→ **REQUEST A**
Can you restate more briefly the row in the data-cleaning notes that begins "Features	The information we have", keeping its main facts?
→ **REQUEST B**
Can you pick up the data-cleaning notes after their last sentence and carry them on?

** DOCUMENT PASSAGE follows **

Data Collection	What data do we need to solve that problem
Data Exploration and Preprocessing	Expolre and analysis the collected data. How should we clean our data so our model can use it
Modeling	Build a model to solve our problem
Validation	Did that model solve the problem
Decision Making and Deployment	Putting the model into production

2. Decisions in analytics are increasingly driven by data and models, and key aspects of our Machine Learning Workflow are getting depend on cleaning data¶

Aspect	Description
Ovservations	An instance of the data (usually a row of the dataset), if a row “an obsevation” is not clean, we are misrepresenting, to our model, the relationship between our features and our targets.
Labels	They have to be labeled correctly.
Algorithms	Which is the computer programs that estimate models based on avaliable data, we need to recognize that our algorithms are going to be learned assuming the data accurately represents a real world.
Features	The information we have for each observation, if the recording of certain features are out, such as transaction amounts or locations with fraud, think about how easily that can throw off fraud detection.
Model	The hypothesized relationship between observations and data, the model itself is going to be assuming that this is actual data representing real world.

3. How data can be messy:¶

Duplicate or unnecessary data

It bring extra weight to observations to our model or bring unnecessary noise.

** End of DOCUMENT PASSAGE **
** RECORDS SHOWN follows **

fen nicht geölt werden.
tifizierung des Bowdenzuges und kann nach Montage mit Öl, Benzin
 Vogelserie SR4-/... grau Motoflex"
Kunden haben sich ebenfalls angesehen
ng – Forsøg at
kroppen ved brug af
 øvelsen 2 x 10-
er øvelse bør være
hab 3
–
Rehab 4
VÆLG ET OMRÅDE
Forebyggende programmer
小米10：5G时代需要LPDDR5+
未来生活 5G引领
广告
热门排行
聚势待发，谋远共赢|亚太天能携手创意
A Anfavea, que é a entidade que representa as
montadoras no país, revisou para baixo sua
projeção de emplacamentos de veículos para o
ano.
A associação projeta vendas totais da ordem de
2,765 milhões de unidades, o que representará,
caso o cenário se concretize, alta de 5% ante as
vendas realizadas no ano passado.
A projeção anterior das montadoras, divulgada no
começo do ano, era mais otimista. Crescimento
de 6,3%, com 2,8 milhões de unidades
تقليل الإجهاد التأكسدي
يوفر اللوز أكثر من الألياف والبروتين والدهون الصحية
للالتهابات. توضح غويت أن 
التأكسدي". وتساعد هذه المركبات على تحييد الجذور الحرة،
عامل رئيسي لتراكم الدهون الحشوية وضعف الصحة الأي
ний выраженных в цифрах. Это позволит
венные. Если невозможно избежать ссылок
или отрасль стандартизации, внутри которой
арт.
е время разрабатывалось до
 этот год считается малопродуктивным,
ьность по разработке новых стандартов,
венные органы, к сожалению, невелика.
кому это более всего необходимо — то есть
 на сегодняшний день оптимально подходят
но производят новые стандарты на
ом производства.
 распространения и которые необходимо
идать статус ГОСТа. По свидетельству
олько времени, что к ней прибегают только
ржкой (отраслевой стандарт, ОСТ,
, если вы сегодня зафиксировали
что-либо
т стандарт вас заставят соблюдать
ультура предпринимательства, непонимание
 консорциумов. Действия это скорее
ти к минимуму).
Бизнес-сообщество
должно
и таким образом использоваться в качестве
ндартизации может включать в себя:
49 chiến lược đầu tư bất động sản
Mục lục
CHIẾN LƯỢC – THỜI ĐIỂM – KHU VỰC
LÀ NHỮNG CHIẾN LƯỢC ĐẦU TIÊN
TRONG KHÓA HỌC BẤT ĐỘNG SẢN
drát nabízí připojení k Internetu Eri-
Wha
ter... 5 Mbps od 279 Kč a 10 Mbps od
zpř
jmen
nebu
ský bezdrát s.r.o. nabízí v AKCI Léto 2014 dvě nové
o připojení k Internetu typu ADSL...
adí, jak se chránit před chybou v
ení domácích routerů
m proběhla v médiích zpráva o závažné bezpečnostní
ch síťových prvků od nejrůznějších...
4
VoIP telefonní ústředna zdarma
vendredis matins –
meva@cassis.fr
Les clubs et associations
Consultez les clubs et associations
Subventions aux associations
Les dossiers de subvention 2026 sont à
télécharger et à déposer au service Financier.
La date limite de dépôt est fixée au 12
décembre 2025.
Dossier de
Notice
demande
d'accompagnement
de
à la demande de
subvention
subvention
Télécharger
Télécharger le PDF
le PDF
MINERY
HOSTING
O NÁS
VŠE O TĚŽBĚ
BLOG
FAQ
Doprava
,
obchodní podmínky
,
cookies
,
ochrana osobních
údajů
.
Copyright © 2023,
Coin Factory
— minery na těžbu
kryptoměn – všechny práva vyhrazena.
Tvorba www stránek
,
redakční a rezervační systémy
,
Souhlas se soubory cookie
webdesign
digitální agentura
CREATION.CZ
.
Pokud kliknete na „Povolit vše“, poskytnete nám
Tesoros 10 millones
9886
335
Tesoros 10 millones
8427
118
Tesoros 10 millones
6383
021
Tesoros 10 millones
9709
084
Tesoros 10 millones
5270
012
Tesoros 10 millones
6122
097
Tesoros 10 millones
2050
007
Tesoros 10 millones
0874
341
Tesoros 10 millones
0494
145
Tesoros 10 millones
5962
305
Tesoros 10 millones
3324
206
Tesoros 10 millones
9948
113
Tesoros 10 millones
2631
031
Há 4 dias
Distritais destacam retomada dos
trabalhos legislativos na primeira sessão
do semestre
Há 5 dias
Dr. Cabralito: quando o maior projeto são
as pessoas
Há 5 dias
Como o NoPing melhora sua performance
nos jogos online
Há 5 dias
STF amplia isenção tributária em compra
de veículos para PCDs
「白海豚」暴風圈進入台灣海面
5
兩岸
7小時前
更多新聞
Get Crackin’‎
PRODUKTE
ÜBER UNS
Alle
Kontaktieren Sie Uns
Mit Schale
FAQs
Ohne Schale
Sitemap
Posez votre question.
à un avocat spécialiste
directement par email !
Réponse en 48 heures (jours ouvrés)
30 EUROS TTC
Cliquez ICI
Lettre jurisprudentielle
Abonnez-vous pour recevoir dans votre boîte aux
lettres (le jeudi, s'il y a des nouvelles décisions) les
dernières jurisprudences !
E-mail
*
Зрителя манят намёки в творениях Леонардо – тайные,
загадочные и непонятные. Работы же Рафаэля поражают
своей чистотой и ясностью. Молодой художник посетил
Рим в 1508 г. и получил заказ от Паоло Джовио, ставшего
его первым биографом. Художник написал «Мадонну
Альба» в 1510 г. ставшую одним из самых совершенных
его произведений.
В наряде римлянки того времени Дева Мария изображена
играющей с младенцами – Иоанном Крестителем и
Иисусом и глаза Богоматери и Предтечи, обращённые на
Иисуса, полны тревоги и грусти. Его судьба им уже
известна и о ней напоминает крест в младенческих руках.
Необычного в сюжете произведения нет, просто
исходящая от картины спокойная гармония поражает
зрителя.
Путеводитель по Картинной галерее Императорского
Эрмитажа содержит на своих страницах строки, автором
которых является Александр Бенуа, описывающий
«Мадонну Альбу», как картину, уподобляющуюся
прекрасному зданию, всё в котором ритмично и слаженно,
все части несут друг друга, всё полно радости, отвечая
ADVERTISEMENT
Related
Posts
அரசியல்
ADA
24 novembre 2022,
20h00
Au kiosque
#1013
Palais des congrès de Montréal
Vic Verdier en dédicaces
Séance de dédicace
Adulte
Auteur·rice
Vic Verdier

** End of RECORDS SHOWN **

→ **ANSWER SPACE A**
Features are the information recorded for each observation. If some are recorded wrongly, such as transaction amounts or locations in fraud cases, fraud detection can easily be thrown off.

→ **ANSWER SPACE B**
Pay attention to duplicate values and research why there are multiple values, it’s a good idea to look at the features you bringing in and filter the data as necessary; be carful not to filter too much if you may use features later.

Inconsistent text and typos

data will often depend on correct spelling, you have to have no extra spaces, capitalized vs non-capitalized letters, this will all lead to the same feature, the same value for a feature being categorized as different value within the same feature set, even though they should be categorized as the same.

Missing data

Missing data is something that should be delt with to some degree no matter what, but too much in the wrong fields can lead to an inability to use certain features which otherwise may have been powerful predictors.

Outliers

When outliers occur they can skew a feature disproportionately and make it difficult to find the (true/best fit) underlying model.

Data sourcing issues

Multiple systems
Different database types
Combining data from on-premises and on-the-cloud

4- Dealing with missing data:¶

Remove the missing data, it’ll quickly clean our data without having to guess an appropriate replacement value, on the other hand we may end up losing too much information, or biasing our dataset to some reason that the data is not collected for a particular field.

We can impute our data, and that means that we would be replacing our null values with either the mean, or the median, or even a more complex estimation of the value, the pro to this is that we don’t lose full rows or columns that may be important to our model, but on the other hand we add another level of uncertainty to our model as this is now based on estimates of what we think that true value for that missing value should have been, and reduce variability.

We can mask the data, so that all of our missing values are their own category, this would be under the assumption that missing values are actually indicative of useful infromation, also the cons here is we add another level of uncertainty to our model.

Check markdown note regarding missing data in ‘tabularData/dataProcessing/handlingMissingData’.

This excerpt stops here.